● **Required work**
Copy exactly the stretch of data below from the line with "23: (722, 411, 0.48)" through the line with "48: (292, 139, 0.74)", including both of those lines.

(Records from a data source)
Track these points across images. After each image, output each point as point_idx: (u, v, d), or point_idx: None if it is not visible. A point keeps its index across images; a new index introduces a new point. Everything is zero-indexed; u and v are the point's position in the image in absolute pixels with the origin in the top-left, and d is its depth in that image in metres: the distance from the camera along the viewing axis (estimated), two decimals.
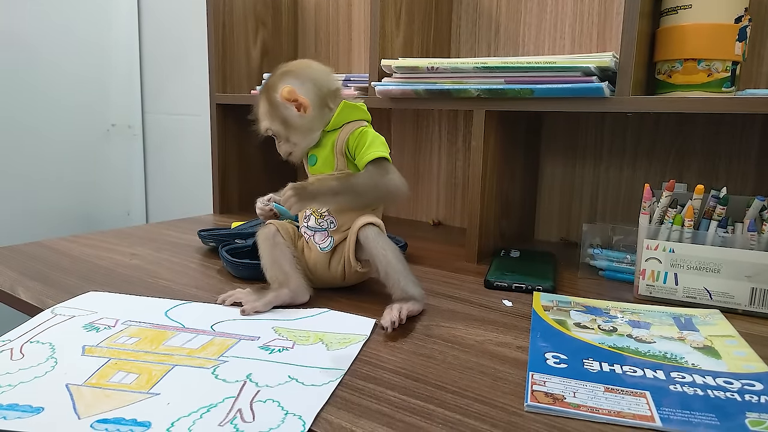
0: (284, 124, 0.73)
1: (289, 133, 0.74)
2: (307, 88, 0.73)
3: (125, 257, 0.93)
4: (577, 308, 0.73)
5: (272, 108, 0.74)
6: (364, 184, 0.72)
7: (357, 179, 0.72)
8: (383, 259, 0.70)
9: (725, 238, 0.74)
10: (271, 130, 0.75)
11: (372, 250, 0.70)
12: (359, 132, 0.74)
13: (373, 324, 0.66)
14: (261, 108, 0.75)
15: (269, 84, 0.75)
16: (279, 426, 0.45)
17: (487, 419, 0.47)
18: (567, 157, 1.11)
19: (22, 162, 1.60)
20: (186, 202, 1.78)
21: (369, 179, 0.72)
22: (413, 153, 1.31)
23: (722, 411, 0.48)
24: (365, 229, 0.71)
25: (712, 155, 0.96)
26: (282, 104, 0.72)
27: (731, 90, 0.81)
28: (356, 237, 0.71)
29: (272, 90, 0.73)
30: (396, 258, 0.70)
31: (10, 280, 0.80)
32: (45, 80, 1.63)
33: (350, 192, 0.72)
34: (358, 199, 0.73)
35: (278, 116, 0.73)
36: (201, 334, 0.63)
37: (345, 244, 0.74)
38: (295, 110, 0.72)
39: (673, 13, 0.81)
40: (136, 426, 0.45)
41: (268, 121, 0.74)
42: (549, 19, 1.09)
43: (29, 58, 1.59)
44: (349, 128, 0.74)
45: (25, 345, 0.58)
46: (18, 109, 1.58)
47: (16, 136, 1.58)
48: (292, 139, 0.74)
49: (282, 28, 1.42)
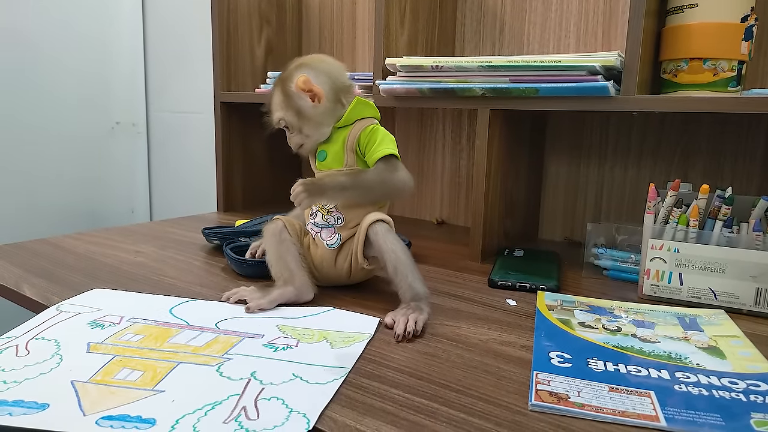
0: (298, 115, 0.73)
1: (302, 123, 0.74)
2: (321, 80, 0.73)
3: (130, 255, 0.93)
4: (582, 308, 0.73)
5: (286, 98, 0.74)
6: (372, 180, 0.72)
7: (366, 175, 0.73)
8: (392, 256, 0.69)
9: (730, 238, 0.74)
10: (285, 120, 0.74)
11: (381, 246, 0.70)
12: (371, 129, 0.74)
13: (377, 322, 0.66)
14: (275, 99, 0.75)
15: (284, 75, 0.75)
16: (283, 424, 0.45)
17: (491, 418, 0.47)
18: (571, 156, 1.11)
19: (27, 159, 1.60)
20: (190, 200, 1.78)
21: (377, 175, 0.72)
22: (417, 152, 1.31)
23: (727, 411, 0.48)
24: (375, 225, 0.71)
25: (718, 155, 0.96)
26: (296, 94, 0.73)
27: (737, 89, 0.81)
28: (365, 234, 0.72)
29: (287, 81, 0.74)
30: (405, 255, 0.70)
31: (15, 277, 0.80)
32: (49, 78, 1.63)
33: (359, 187, 0.72)
34: (367, 195, 0.73)
35: (292, 106, 0.73)
36: (205, 331, 0.63)
37: (352, 241, 0.74)
38: (309, 101, 0.73)
39: (679, 12, 0.81)
40: (141, 423, 0.45)
41: (282, 111, 0.74)
42: (554, 18, 1.08)
43: (33, 56, 1.59)
44: (360, 125, 0.74)
45: (30, 342, 0.59)
46: (22, 107, 1.58)
47: (21, 134, 1.58)
48: (304, 131, 0.74)
49: (286, 26, 1.42)
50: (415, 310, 0.66)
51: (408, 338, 0.62)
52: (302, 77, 0.72)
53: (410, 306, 0.67)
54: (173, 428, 0.44)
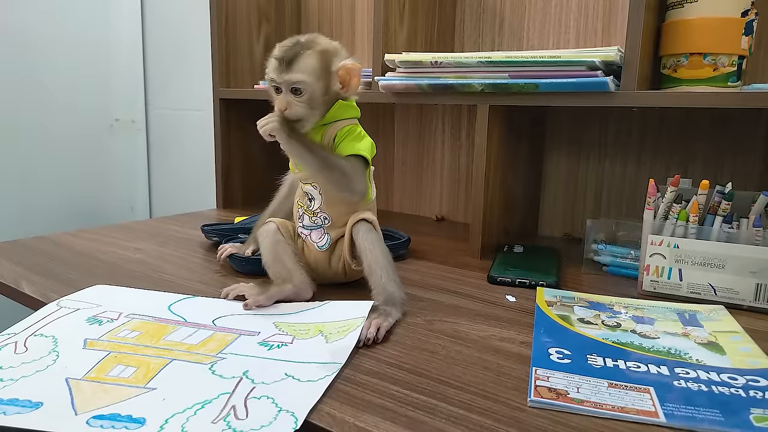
0: (323, 90, 0.71)
1: (320, 100, 0.72)
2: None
3: (129, 252, 0.93)
4: (581, 304, 0.73)
5: (324, 70, 0.71)
6: (330, 162, 0.71)
7: (330, 154, 0.72)
8: (369, 254, 0.69)
9: (730, 233, 0.74)
10: (306, 87, 0.70)
11: (360, 245, 0.70)
12: (348, 129, 0.74)
13: (371, 306, 0.65)
14: (307, 61, 0.70)
15: (324, 46, 0.72)
16: (271, 423, 0.45)
17: (490, 414, 0.47)
18: (571, 152, 1.11)
19: (26, 156, 1.60)
20: (189, 197, 1.78)
21: (339, 163, 0.71)
22: (417, 148, 1.31)
23: (727, 407, 0.48)
24: (357, 225, 0.71)
25: (718, 150, 0.96)
26: (334, 73, 0.72)
27: (737, 84, 0.81)
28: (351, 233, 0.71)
29: (331, 54, 0.72)
30: (382, 254, 0.69)
31: (14, 274, 0.80)
32: (48, 75, 1.63)
33: (319, 157, 0.70)
34: (320, 171, 0.71)
35: (325, 80, 0.71)
36: (202, 328, 0.63)
37: (343, 241, 0.74)
38: (340, 85, 0.72)
39: (679, 6, 0.81)
40: (131, 422, 0.45)
41: (311, 77, 0.70)
42: (553, 14, 1.08)
43: (32, 52, 1.59)
44: (339, 124, 0.74)
45: (29, 338, 0.58)
46: (21, 105, 1.58)
47: (20, 131, 1.58)
48: (313, 107, 0.72)
49: (285, 23, 1.41)
50: (380, 315, 0.64)
51: (368, 344, 0.60)
52: (358, 65, 0.72)
53: (378, 310, 0.65)
54: (162, 428, 0.44)
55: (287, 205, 0.83)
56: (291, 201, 0.80)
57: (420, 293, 0.77)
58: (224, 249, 0.84)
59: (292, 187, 0.83)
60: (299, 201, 0.76)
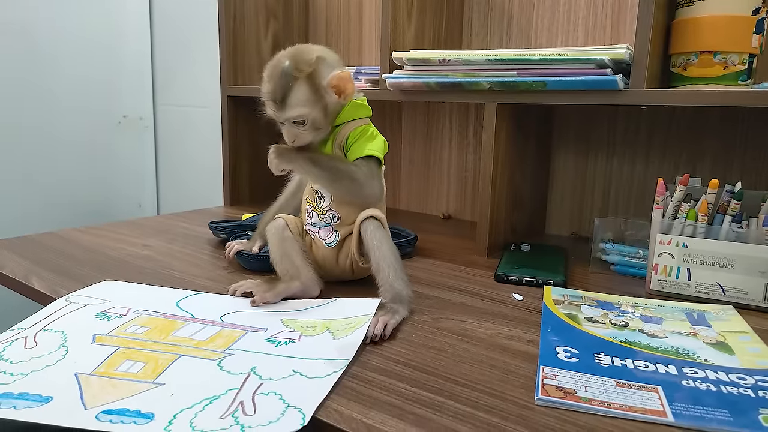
0: (323, 111, 0.71)
1: (323, 120, 0.72)
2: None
3: (137, 248, 0.94)
4: (589, 303, 0.72)
5: (316, 94, 0.70)
6: (341, 171, 0.71)
7: (338, 163, 0.71)
8: (377, 252, 0.69)
9: (739, 233, 0.74)
10: (309, 118, 0.70)
11: (368, 243, 0.70)
12: (361, 129, 0.73)
13: (378, 303, 0.66)
14: (297, 94, 0.69)
15: (314, 67, 0.70)
16: (278, 419, 0.45)
17: (497, 412, 0.47)
18: (579, 150, 1.10)
19: (34, 153, 1.61)
20: (197, 193, 1.78)
21: (347, 169, 0.71)
22: (424, 146, 1.30)
23: (735, 407, 0.48)
24: (365, 222, 0.70)
25: (727, 149, 0.95)
26: (325, 89, 0.70)
27: (747, 83, 0.80)
28: (359, 231, 0.71)
29: (314, 75, 0.70)
30: (390, 252, 0.69)
31: (24, 270, 0.80)
32: (56, 73, 1.64)
33: (327, 169, 0.71)
34: (331, 184, 0.72)
35: (321, 103, 0.71)
36: (210, 325, 0.63)
37: (351, 238, 0.74)
38: (335, 96, 0.71)
39: (689, 4, 0.80)
40: (140, 417, 0.45)
41: (309, 108, 0.69)
42: (562, 11, 1.07)
43: (40, 50, 1.59)
44: (353, 124, 0.74)
45: (38, 333, 0.59)
46: (29, 102, 1.59)
47: (28, 129, 1.59)
48: (319, 127, 0.72)
49: (293, 21, 1.41)
50: (387, 312, 0.64)
51: (375, 341, 0.60)
52: (345, 73, 0.70)
53: (385, 308, 0.65)
54: (170, 423, 0.44)
55: (295, 201, 0.83)
56: (299, 197, 0.80)
57: (427, 291, 0.77)
58: (232, 246, 0.85)
59: (300, 184, 0.83)
60: (308, 198, 0.77)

● **Solution**
23: (722, 411, 0.48)
24: (365, 229, 0.71)
25: (712, 155, 0.96)
26: (282, 104, 0.72)
27: (731, 90, 0.81)
28: (356, 237, 0.71)
29: (272, 90, 0.73)
30: (396, 258, 0.70)
31: (10, 280, 0.80)
32: (45, 80, 1.63)
33: (350, 192, 0.72)
34: (358, 199, 0.73)
35: (278, 116, 0.73)
36: (201, 334, 0.63)
37: (345, 244, 0.74)
38: (295, 110, 0.72)
39: (673, 13, 0.81)
40: (136, 426, 0.45)
41: (268, 121, 0.74)
42: (549, 19, 1.09)
43: (29, 58, 1.59)
44: (349, 128, 0.74)
45: (25, 345, 0.58)
46: (18, 109, 1.58)
47: (16, 136, 1.58)
48: (292, 139, 0.74)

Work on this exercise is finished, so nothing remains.